Task instructions.
1 – Answer these questions from the article on slowing e-commerce websites:
(a) What was the median loading time for an online retail page last year?
(b) In which city is Strangeloop Networks based?
(c) How many e-commerce sites did the firm measure, and whose list were they taken from?
2 – Carry on the article about slowing e-commerce websites, picking up after its final sentence.

Text section.
=== Begin Enclosure ===

Pureplay / Site Performance/Optimisation

E-Commerce Websites Are Getting Slower

E-Commerce websites are slowing down

Average loading times have slowed by as much as nine percent since last year, according to a new study by Strangeloop.

Last year the median loading time for an online retail web page was 5.94 seconds, as viewed on Internet Explorer 9. This year, that time has risen to 6.50 seconds, according to a report released by optimisation firm Strangeloop Networks. This data indicates a worrying trend for an e-commerce manager.

The report has been conducted by Strangeloop since 2010. The Vancouver-based firm measured the performance of the top 2,000 e-commerce sites as listed by Alexa Internet, which happens to be an Amazon subsidiary. Strangeloop ran these sites on a simulator that recreates the browsing experience of users from anywhere in the world, using any browser.

Page loading speeds are an integral metric for online retailers to be aware of, as it is proven to have a direct influence on bounce rates and conversions. The fact that websites are slowing down is therefore definite cause for concern, and there’s no easy solution.

=== End Enclosure ===

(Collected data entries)
=== Begin Enclosure ===

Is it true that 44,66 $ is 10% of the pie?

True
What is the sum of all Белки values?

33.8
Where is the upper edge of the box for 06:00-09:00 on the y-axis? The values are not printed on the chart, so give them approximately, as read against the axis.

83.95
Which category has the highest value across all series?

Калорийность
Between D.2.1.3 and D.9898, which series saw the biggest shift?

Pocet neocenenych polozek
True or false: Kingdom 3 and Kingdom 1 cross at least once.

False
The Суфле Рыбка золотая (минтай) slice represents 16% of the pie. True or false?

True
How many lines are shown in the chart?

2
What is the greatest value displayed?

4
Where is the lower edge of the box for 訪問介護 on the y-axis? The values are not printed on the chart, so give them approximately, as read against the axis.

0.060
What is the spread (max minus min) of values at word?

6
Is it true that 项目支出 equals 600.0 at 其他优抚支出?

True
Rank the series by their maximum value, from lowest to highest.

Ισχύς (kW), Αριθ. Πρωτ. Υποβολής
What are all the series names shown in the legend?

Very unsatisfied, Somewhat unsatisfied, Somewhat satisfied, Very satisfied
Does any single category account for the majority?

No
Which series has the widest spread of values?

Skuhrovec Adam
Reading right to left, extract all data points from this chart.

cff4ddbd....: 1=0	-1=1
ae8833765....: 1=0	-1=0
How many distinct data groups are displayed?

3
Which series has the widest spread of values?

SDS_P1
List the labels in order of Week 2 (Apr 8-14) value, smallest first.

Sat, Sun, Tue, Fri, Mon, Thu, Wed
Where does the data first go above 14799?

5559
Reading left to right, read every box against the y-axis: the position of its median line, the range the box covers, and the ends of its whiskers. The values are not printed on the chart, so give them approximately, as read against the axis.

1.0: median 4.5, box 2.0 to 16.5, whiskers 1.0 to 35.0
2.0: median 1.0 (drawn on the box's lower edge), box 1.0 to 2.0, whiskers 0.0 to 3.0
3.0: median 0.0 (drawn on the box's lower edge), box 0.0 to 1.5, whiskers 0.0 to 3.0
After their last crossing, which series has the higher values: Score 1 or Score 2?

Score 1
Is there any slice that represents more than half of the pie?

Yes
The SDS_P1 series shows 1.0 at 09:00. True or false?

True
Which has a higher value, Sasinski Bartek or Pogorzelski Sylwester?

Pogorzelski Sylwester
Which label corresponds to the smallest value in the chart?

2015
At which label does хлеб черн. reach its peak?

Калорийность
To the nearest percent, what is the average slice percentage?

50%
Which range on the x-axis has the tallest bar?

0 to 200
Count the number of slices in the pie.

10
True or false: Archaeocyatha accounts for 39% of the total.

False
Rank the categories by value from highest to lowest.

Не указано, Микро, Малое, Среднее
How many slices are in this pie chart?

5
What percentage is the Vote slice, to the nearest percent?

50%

=== End Enclosure ===

Numbered responses.
1 –
(a) 5.94 seconds, as viewed on Internet Explorer 9.
(b) Vancouver.
(c) The top 2,000 e-commerce sites, as listed by Alexa Internet.

2 –
E-Commerce website loading times by Strangeloop Networks.

E-Commerce website loading times by Strangeloop Networks.

Strangeloop identifies that among the sampled websites, page sizes have been increasing on average, with larger amounts of high-quality videos, images and advertisements. The report found that the average page size has increased by five percent since last year.

Joshua Bixby, Strangeloop’s CEO, explains that many e-commerce businesses aren’t maximising their hosting, development and optimisation investments to increase site performance.

“This data tells us that when it comes to performance, many retailers are still leaving money on the table. Site owners should be conducting routine tests across a variety of browsers,” Bixby says. “They should be measuring performance using a variety of metrics, and they need to ensure third-party scripts have been optimised. Implementing these basic performance tenets will drastically improve revenue.”

The report highlights the fact that e-commerce sites are becoming bigger and heavier than advances in network and browser performance can account for. If this trend continues, it will ultimately affect sales.

3 Comments

  • Hum this is a interesting article and this quote kind of surprises me – “If this trend continues, it will ultimately affect sales.”. Fact is that online sales are not declining or slowing even though the report says speed is slowing. The page size and the download time are one issue. But if that is due to better and more media rich content then I would say that it probably offers a better user experience. Of course we cannot really look at US based results and necessarily apply those to the local market.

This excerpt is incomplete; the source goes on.